**Trecho do documento:**

Acorda Cidade
O recente agravamento da crise política entre o presidente Jair Bolsonaro e seu partido, o PSL, expõe uma disputa que afeta não apenas a atual administração e a articulação do governo com o Congresso Nacional. A disputa opõe o grupo fiel a Bolsonaro, que não controla a sigla, à ala de dirigentes que sustentam o deputado Luciano Bivar no comando da legenda.
O racha envolve quatro frentes principais:
– O controle do PSL – nessa guerra partidária interna, os bolsonaristas desejam o controle absoluto do partido, mas enfrentam resistência imposta por Bivar. Aliados de Bivar – que, nas palavras de Bolsonaro, está "queimado" – garantem que ele não irá entregar "de jeito nenhum" o comando da sigla;
-O controle da verba milionária do PSL – antes de Bolsonaro, o partido era nanico, mas, a reboque da popularidade do então candidato, elegeu a segunda maior bancada da Câmara e, graças a isso, tem direito a uma fatia considerável do Fundo Especial de Assistência Financeira aos Partidos Políticos (o chamado fundo partidário) e do Fundo Especial de Financiamento de Campanha (o fundo eleitoral);
– A saída ou não do Bolsonaro e deputados do PSL – a cúpula do partido avalia a possibilidade de liberar Bolsonaro e cerca de 20 parlamentares considerados infiéis caso que eles abram mão do dinheiro do fundo partidário. Esses deputados, no entanto, avaliam uma saída jurídica caso decidam deixar a sigla. Isso porque, nessa hipótese, correriam o risco de perder o cargo, já que o partido pode recorrer à Justiça Eleitoral se um parlamentar se desfilia sem justa causa.
Bolsonaro filiou-se ao PSL apenas em janeiro de 2018. Em seu blog no G1, Helio Gurovitz avaliou que a escolha do então candidato se deveu ao fato de a legenda ter lhe oferecido "condições mais vantajosas para promover sua disputa – ao fim vitoriosa – pelo poder". "Desde o início, o PSL não passou de um hospedeiro para o movimento bolsonarista que se erguia nas redes sociais", escreveu Gurovitz.

**Dados fornecidos:**
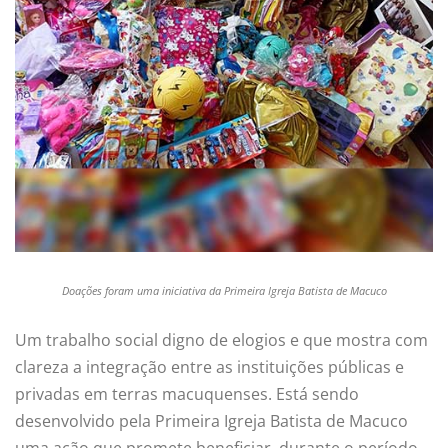
Doações foram uma iniciativa da Primeira Igreja Batista de Macuco
Um trabalho social digno de elogios e que mostra com
clareza a integração entre as instituições públicas e
privadas em terras macuquenses. Está sendo
desenvolvido pela Primeira Igreja Batista de Macuco
uma ação que promete beneficiar, durante o período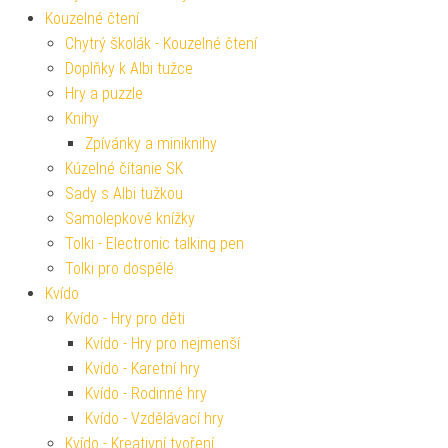
Kouzelné čtení
Chytrý školák - Kouzelné čtení
Doplňky k Albi tužce
Hry a puzzle
Knihy
Zpívánky a miniknihy
Kúzelné čítanie SK
Sady s Albi tužkou
Samolepkové knížky
Tolki - Electronic talking pen
Tolki pro dospělé
Kvído
Kvído - Hry pro děti
Kvído - Hry pro nejmenší
Kvído - Karetní hry
Kvído - Rodinné hry
Kvído - Vzdělávací hry
Kvído - Kreativní tvoření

**Lista de tarefas:**
A. Resuma em duas frases o trecho sobre a crise entre Bolsonaro e o PSL.
B. Reproduza o trecho sobre a crise entre Bolsonaro e o PSL começando em "Acorda Cidade" e seguindo até "comando da legenda.".
C. Dê continuidade ao trecho sobre a crise entre Bolsonaro e o PSL a partir do ponto em que ele termina.

**Respostas por tarefa:**
A. A crise entre Jair Bolsonaro e o PSL opõe o grupo fiel ao presidente, que não controla a sigla, à ala de dirigentes que sustenta Luciano Bivar no comando da legenda. A disputa envolve o controle do partido, o controle de sua verba milionária vinda dos fundos partidário e eleitoral e a possível saída de Bolsonaro e de cerca de 20 deputados, que correriam o risco de perder o cargo se deixassem a sigla sem justa causa.

B.
Acorda Cidade
O recente agravamento da crise política entre o presidente Jair Bolsonaro e seu partido, o PSL, expõe uma disputa que afeta não apenas a atual administração e a articulação do governo com o Congresso Nacional. A disputa opõe o grupo fiel a Bolsonaro, que não controla a sigla, à ala de dirigentes que sustentam o deputado Luciano Bivar no comando da legenda.

C.
Além disso, uma das condições que Bolsonaro impôs ao PSL para se filiar era que, durante a campanha, a presidência do partido fosse ocupada por Gustavo Bebianno, o que de fato ocorreu. Horas depois da eleição, Bivar reassumiu o posto.
Na esteira da campanha de Bolsonaro, o partido elegeu 52 deputados (atualmente, são 55, sendo dois licenciados). Para efeito de comparação, na eleição de 2014 a legenda havia eleito apenas um.
O PSL se tornava agora o segundo maior partido da Câmara e a principal força governista no Congresso. Dessa forma, a participação no fundo partidário saltou de R$ 9,7 milhões em 2018 para R$ 110 milhões em 2019 – e a expectativa é que, em 2020, o valor fique entre R$ 400 milhões e R$ 500 milhões.
Já com relação ao fundo eleitoral, a previsão para o pleito do próximo ano é que a legenda receba quantia superior a R$ 200 milhões – graças aos mais de 10% de representação da Câmara dos Deputados.
Esse dinheiro todo está sob administração dos dirigentes do partido – e eles respondem não a Bolsonaro, mas, sim, a Luciano Bivar, o presidente da sigla. É o mesmo Bivar que, na avaliação de Bolsonaro, está "queimado".
O comentário foi feito semana passada e tornou público o atrito entre o presidente e o PSL, dando início a uma escalada de troca de declarações críticas que acirraram os desentendimentos.
Como presidente do partido, Luciano Bivar tem influência direta sobre:
– Distribuição dos fundos partidário e eleitoral;
-Indicação de líderes do partido na Câmara e no Senado;
– Distribuição de cargos no partido e nos diretórios e comissões provisórias dos estados e municípios.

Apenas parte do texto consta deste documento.